(Beginning of Excerpted text)
While the SWS method is usually performed manually (i.e. application of weights and rotation of rods are done with human effort), the need for measurement of torque and velocity requires the use of a machine. A machine originally used for the SWS test has been improved to be suitable for the SDS application. Figure 2b illustrates the small-scale machine used in the SDS test, which can be disassembled for ease in transport and handling. With the test capable of measuring more parameters, a better insight of the soil profile and penetration resistance of the layers can be obtained.

SDS-derived parameters. More information can be obtained by processing the measured data from SDS tests (Mirjafari 2016). For example, N_SDD is the normalised half-turns obtained by multiplying the number of half-turns for every 25 cm of penetration (N_SD) by the outer diameter of the screw point (D). This number gives an indication of the level of torque required to twist the rod. Another parameter, πT/WD, represents the normalised torque and is defined using the torque (T), the weight applied (W) and the outer diameter of the screw point (D). Other SDS-derived parameters include the following:

$$ {\text{Ave}}\left( {\delta T} \right) = \frac{1}{n - 1}\sum\limits_{i = 1}^{n - 1} {\left( {T_{i + 1} - T_{i} } \right)} $$

(1)

$$ c_{p}^{\prime \prime } = \frac{1}{n}\sum\limits_{i = 1}^{n} {\,\,\left( {\frac{{N_{SD} D}}{\pi T/WD}} \right)}_{i} $$

(2)

where δT is the change in torque, T, at each step of loading, i; n (= 7) is the number of loading; and c_p″ is the modified coefficient of plastic potential.
(End of Excerpted text)
=== Activity A ===
Retype the stretch of the text on the SDS test from "While the SWS" through "can be obtained.".
=== Activity B ===
For each statement, say whether the text on the SDS test agrees with it, answering yes or no and quoting the words that decide it. (i) The SWS method is usually carried out by machine. (ii) The small-scale machine used in the SDS test can be taken apart. (iii) In the definitions given for the formulas, n equals 7.
=== Activity C ===
Carry on with the text on the SDS test, starting after its last sentence.
None of the data is needed.
(Beginning of Records provided)
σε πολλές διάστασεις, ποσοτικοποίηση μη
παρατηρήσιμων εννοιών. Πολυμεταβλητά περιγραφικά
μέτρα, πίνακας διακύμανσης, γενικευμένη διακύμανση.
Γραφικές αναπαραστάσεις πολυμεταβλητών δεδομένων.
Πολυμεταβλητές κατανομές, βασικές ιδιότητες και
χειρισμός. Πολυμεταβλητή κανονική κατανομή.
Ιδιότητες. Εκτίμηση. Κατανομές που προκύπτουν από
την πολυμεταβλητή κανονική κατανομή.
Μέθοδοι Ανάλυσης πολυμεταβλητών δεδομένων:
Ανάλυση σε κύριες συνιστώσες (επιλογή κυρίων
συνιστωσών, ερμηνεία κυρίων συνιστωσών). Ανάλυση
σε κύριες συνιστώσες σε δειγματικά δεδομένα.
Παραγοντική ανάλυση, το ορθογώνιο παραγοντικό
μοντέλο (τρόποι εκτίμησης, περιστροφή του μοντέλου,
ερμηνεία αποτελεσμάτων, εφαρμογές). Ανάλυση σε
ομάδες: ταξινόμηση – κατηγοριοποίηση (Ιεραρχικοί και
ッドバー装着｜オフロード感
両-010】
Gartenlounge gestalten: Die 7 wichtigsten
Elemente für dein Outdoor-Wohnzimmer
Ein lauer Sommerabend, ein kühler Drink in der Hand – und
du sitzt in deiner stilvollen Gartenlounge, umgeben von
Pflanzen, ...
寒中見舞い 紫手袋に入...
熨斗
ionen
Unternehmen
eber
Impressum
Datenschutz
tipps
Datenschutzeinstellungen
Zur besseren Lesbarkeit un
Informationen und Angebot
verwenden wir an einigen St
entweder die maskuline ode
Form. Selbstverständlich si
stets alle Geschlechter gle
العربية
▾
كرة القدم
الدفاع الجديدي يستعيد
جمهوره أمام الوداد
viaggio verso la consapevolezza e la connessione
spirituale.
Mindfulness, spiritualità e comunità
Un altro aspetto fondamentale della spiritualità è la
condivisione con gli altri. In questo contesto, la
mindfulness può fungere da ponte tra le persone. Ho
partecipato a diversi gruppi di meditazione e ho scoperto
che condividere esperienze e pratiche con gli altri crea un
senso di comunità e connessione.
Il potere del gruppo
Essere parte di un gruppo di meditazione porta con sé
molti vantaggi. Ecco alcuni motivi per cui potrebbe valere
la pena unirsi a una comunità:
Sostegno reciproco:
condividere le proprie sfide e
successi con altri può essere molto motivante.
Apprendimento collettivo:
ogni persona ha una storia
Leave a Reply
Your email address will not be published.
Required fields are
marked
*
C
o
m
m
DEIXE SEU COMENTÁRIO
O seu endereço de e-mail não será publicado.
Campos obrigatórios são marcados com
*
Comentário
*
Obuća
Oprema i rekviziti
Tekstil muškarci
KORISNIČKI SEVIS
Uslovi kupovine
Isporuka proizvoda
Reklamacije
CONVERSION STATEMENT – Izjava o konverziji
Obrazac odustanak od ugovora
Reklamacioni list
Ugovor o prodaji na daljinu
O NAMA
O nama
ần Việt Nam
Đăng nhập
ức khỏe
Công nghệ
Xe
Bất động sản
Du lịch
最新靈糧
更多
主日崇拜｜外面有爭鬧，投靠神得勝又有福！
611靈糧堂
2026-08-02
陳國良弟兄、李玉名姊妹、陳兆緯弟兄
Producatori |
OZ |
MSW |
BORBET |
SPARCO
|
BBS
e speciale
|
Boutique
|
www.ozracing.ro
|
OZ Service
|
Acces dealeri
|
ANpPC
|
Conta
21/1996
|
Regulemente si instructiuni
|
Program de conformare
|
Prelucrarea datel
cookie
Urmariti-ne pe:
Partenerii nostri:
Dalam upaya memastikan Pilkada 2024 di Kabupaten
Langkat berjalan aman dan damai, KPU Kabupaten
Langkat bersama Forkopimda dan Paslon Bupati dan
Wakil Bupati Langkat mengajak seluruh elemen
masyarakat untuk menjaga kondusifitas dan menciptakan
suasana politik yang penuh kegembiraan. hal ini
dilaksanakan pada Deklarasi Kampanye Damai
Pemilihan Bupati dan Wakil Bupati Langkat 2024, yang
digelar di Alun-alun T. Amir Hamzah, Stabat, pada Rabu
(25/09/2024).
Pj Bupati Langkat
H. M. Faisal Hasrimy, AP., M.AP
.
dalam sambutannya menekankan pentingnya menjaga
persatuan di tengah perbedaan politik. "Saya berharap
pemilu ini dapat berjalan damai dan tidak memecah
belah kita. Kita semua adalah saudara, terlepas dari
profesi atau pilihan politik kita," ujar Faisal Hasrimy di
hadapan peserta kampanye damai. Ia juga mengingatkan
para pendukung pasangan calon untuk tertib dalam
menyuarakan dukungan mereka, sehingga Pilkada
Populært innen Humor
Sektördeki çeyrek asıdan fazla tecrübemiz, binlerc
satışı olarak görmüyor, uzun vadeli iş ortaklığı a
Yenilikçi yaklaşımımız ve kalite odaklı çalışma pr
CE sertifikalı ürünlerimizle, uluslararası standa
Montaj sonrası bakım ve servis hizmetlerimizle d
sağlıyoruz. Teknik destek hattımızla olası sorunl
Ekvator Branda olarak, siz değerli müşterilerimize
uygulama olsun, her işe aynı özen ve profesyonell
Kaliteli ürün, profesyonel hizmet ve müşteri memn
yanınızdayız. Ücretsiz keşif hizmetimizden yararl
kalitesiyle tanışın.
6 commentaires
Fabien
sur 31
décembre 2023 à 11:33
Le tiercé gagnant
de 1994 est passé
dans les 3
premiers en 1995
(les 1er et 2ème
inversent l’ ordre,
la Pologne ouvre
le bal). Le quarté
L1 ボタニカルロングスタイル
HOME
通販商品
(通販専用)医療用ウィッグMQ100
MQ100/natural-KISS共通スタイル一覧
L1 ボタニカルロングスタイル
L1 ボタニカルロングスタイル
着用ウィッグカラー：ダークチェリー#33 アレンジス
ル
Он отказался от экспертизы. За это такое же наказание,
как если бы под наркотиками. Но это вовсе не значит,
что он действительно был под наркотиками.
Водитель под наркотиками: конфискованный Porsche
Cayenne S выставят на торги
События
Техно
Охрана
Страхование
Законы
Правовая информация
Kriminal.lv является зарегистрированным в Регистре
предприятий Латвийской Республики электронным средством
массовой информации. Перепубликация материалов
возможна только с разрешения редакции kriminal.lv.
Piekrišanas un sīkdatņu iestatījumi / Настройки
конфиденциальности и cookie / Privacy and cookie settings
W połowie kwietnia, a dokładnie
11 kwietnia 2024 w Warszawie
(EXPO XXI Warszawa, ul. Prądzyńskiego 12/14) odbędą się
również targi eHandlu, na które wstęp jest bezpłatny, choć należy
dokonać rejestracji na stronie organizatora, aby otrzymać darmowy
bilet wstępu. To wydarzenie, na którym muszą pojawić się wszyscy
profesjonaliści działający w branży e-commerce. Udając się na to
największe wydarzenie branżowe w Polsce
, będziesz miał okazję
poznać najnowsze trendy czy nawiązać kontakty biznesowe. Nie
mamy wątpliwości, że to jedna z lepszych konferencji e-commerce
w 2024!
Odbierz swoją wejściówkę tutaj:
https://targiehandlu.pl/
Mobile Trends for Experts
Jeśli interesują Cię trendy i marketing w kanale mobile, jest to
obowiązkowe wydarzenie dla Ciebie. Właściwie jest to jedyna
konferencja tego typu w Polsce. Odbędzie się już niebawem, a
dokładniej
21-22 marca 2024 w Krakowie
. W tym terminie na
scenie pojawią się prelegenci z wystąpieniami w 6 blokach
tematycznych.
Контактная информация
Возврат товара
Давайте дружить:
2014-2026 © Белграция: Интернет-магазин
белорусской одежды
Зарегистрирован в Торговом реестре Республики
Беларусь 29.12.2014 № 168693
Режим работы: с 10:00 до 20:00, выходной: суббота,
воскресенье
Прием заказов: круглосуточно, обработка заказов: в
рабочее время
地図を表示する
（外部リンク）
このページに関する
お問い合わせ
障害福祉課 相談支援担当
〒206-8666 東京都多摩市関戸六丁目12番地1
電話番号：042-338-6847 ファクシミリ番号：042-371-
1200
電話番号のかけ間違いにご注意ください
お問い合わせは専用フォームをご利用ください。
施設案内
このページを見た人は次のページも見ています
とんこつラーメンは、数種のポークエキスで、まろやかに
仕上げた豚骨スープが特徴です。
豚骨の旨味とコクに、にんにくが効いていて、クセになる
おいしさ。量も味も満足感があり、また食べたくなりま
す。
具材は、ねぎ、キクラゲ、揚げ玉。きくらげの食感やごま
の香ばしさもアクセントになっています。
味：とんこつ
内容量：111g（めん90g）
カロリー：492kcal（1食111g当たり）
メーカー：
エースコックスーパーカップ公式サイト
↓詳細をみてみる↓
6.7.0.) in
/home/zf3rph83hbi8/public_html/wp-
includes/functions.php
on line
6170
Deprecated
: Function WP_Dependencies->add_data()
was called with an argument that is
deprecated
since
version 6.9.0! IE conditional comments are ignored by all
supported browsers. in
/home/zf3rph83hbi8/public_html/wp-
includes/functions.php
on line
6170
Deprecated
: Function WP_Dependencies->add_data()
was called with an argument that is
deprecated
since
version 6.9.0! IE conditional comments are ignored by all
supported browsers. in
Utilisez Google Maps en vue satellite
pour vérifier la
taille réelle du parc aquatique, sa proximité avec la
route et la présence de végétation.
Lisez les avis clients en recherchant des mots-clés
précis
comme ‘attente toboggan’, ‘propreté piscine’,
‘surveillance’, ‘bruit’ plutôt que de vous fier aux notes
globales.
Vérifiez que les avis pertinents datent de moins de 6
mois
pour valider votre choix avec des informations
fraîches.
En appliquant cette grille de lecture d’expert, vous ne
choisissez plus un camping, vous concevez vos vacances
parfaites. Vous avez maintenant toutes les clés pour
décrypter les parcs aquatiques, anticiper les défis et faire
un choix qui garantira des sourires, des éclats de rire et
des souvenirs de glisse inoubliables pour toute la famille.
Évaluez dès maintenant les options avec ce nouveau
(End of Records provided)
=== Final answer A ===
While the SWS method is usually performed manually (i.e. application of weights and rotation of rods are done with human effort), the need for measurement of torque and velocity requires the use of a machine. A machine originally used for the SWS test has been improved to be suitable for the SDS application. Figure 2b illustrates the small-scale machine used in the SDS test, which can be disassembled for ease in transport and handling. With the test capable of measuring more parameters, a better insight of the soil profile and penetration resistance of the layers can be obtained.

=== Final answer B ===
(i) No: "the SWS method is usually performed manually"
(ii) Yes: "which can be disassembled for ease in transport and handling"
(iii) Yes: "n (= 7) is the number of loading"

=== Final answer C ===
During the SDS test, both load and torque are applied to the rod at the same time The combined effect of the applied load and torque can be expressed in terms of energy, i.e., the incremental work done, δE, by the torque and vertical force for a small rotation can be calculated as (Suemasa et al. 2005):

$$ \delta E = \pi T\delta n_{ht} + W\delta s_{t} $$

(3)

where δn_ht is the number of incremental half turns and δs_t is the incremental settlement caused by the load. The specific energy, E_s, is defined as the amount of energy for complete rotation, E, divided by volume of penetration:

$$ E_{s} = \frac{E}{L \cdot A} $$

(4)

where L is the depth of penetration and A is the maximum cross-sectional area of the screw point. E_s is taken as the average of the specific energies calculated at different steps of loading at each 25 cm of penetration. Based on this definition, it is clear that as the difficulty in penetrating the layer increases, E_s also increases.

Comparison with other in situ methods. A comparison between the SDS method and conventional in situ testing techniques is summarised in Table 1. As observed from the table, the SDS method has many advantages, such as simpler system, faster procedure, lighter reaction weight and better cost efficiency than other sounding tests. It has a lot of potential in terms of application especially to residential houses.

Table 1 Comparison between SDS method and conventional sounding methods (Orense et al. 2014)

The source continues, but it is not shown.